NOTES AND REFERENCES
(1) Readers interested in learning more about current methods of archaeological research should consult K. Kenyon, Beginning in Archaeology (Praeger, rev. ed., 1961) or F. Hole and R. Heizer, An Introduction to Prehistoric Archaeology (Holt, Rinehart and Winston, 2nd ed., 1969).
(2) W. H. Stiebing Jr., Pensée (Fall, 1973): 10-11.
(3) I. Velikovsky, Pensée (Winter, 1973-74): 38-40 and in his article on "Scarabs," pp. 42-45 of the same issue.
(4) See note 17 of my article (p. 12) for some references. This list is not exhaustive by any means. It should also be noted that the works referred to are archaeological reports of the original excavators. Velikovsky completely misstates the facts when he remarks on p. 40 of his reply: "Dr. Stiebing mentions, besides Thutmose III, also Amenhotep III (Amenophis III); as indicated by his footnote 14, his main authority is G. E. Wright in the 1961 volume, The Bible and the Ancient Near East. " Note 14 of my article referred to my statements on the sequence of archaeological deposits in Palestine, and Wright was cited as a "convenient summary" of evidence compiled from the excavation of numerous sites.

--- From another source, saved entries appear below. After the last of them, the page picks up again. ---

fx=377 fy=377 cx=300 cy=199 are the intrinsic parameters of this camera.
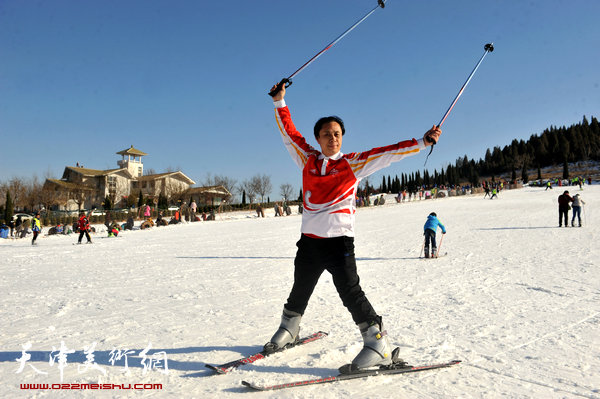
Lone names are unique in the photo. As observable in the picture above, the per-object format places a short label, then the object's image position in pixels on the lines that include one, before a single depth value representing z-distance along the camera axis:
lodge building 50.91
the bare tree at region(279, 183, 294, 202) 98.31
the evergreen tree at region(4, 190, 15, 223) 34.78
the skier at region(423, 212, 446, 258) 9.95
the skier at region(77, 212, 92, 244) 16.83
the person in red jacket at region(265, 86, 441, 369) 2.82
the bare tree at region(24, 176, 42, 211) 45.78
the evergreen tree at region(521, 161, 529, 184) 99.28
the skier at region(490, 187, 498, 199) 45.49
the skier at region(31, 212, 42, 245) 18.22
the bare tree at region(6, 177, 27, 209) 47.81
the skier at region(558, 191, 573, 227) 16.83
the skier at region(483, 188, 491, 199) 52.76
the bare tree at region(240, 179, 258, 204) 78.75
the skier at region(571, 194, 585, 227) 16.86
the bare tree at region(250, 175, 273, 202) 80.31
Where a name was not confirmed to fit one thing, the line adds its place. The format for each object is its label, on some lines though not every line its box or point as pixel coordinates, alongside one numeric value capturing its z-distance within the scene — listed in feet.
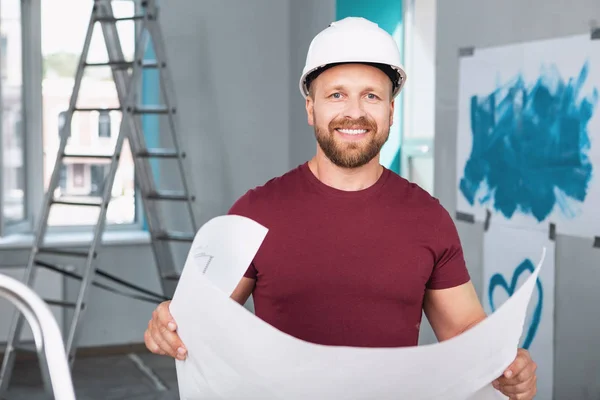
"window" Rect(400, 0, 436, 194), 11.41
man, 3.88
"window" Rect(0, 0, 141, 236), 15.38
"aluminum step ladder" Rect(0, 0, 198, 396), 11.51
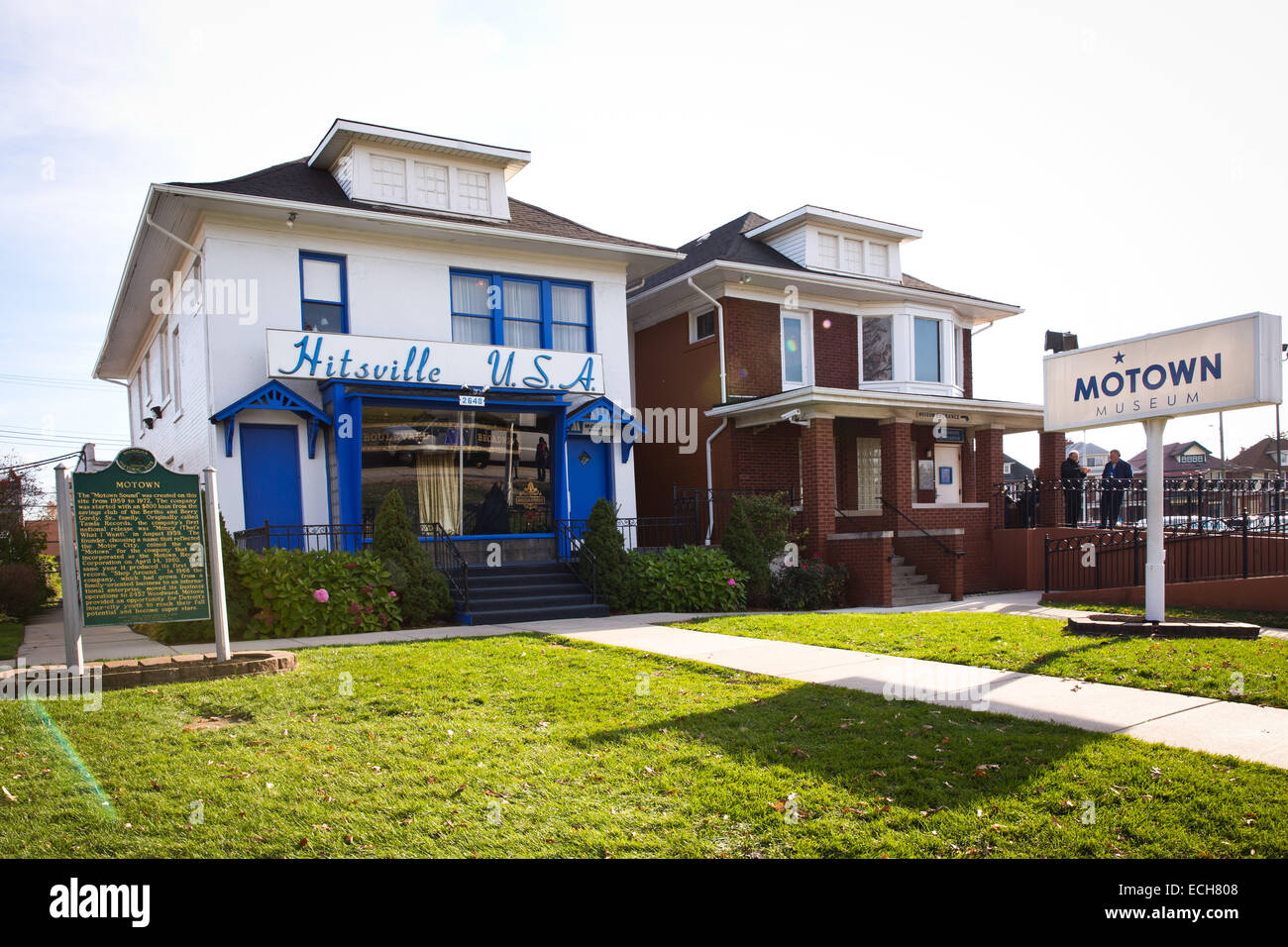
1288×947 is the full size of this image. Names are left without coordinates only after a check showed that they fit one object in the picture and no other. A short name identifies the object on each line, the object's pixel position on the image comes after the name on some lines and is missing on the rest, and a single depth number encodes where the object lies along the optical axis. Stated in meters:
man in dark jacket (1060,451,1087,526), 19.44
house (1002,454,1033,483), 57.59
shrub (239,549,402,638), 11.95
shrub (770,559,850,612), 16.47
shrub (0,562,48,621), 16.64
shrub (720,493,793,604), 16.08
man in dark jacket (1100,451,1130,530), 17.94
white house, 14.70
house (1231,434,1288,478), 60.40
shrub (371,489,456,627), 13.05
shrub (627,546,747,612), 14.69
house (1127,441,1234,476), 70.07
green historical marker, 8.00
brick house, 18.36
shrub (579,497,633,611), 14.53
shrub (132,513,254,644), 11.76
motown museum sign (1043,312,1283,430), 8.80
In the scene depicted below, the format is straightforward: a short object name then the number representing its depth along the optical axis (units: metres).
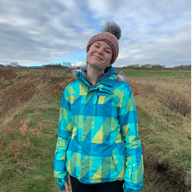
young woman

It was footnote 17 which gave the references for my statements on 18th and 19th Dynasty scarabs in Late Bronze Age contexts, and these references were to archaeological reports, not a standard history or summary!
(5) See p. 11 of my article and footnote 23. Unfortunately, when the article was printed the word "Middle" was omitted before "Bronze Age II" in the second sentence of the first paragraph of the third column on p. 11. However, the next sentence makes it clear that I was referring to the Middle Bronze Age II.

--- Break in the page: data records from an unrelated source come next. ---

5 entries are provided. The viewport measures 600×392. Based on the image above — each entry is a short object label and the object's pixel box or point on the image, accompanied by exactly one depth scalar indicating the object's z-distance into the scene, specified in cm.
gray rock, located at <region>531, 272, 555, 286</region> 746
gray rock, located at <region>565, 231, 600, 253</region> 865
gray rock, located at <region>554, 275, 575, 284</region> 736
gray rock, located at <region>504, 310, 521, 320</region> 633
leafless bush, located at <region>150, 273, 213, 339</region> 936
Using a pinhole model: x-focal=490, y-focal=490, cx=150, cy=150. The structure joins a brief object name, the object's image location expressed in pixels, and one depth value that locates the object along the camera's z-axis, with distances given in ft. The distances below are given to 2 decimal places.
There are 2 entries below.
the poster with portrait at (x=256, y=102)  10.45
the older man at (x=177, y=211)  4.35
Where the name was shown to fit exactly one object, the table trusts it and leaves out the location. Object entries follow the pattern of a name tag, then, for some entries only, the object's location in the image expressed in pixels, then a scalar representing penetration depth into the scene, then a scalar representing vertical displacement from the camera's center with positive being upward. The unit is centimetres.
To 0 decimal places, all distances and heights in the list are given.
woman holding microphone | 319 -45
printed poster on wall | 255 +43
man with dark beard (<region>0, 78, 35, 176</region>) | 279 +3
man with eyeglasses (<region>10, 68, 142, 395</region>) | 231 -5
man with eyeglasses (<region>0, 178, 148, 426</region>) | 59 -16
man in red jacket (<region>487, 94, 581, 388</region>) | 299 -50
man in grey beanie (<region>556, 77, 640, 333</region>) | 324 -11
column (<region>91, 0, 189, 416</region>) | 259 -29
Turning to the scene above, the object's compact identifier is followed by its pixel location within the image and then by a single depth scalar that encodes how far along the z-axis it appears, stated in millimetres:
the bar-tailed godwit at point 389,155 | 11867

(6) See note 16 of my article (p. 12) for some examples.
(7) Of course, the archaeologist must be careful that the deposits are sealed and uncontaminated by intrusions from later periods. Today a very exacting methodology is practiced in archaeological excavations to be sure that evidence of intrusions is detected and that the deposits used for dating purposes were sealed by later floors. Such meticulous excavation has been in use in Palestine only since the 1930's, and evidence from earlier "digs" is often unreliable. Velikovsky's arguments in "Scarabs" (pp. 42-45) and "Tiryns" (pp. 45-46) are almost all based on the results of such early pre-"scientific" excavations. More recent excavations provide little evidence to support his claims.
(8) See p. 11 of my article and p. 41 of Velikovsky's reply. It should be stressed again as I noted in footnote 22 of my article that the names of the kings of Babylon given in the Amarna letters are Kassite, not Assyrian.